Over the years, KSBJ has expanded its ministry exponentially. It first acquired low power translators in order to cover more potential listeners in areas outside of the main KSBJ signal range, then acquired full power facilities, beginning with KIOX-FM in El Campo.

On September 1, 2017, KSBJ filed a minor modification to move the signal from its longtime transmission site near Splendora, Texas to its current site in North Houston.

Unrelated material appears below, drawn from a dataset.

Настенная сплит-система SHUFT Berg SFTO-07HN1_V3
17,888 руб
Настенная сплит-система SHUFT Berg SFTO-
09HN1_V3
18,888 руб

The ERP was lowered from the maximum 100 kilowatts to the current 87 kilowatts, as well as a decrease in height above average terrain. While this greatly improved the signal in Houston itself, as well as the immediate suburbs in Harris County, KSBJ was all but lost in areas such as Livingston, Beaumont, and Huntsville, Texas. This was remedied with the purchase of KETX-FM and KSHN during the summer of 2019, returning KSBJ programming to areas lost in the move of the main signal, plus areas that KSBJ had little to no previous reach.

In 2020, KSBJ launched the website Hope on Demand.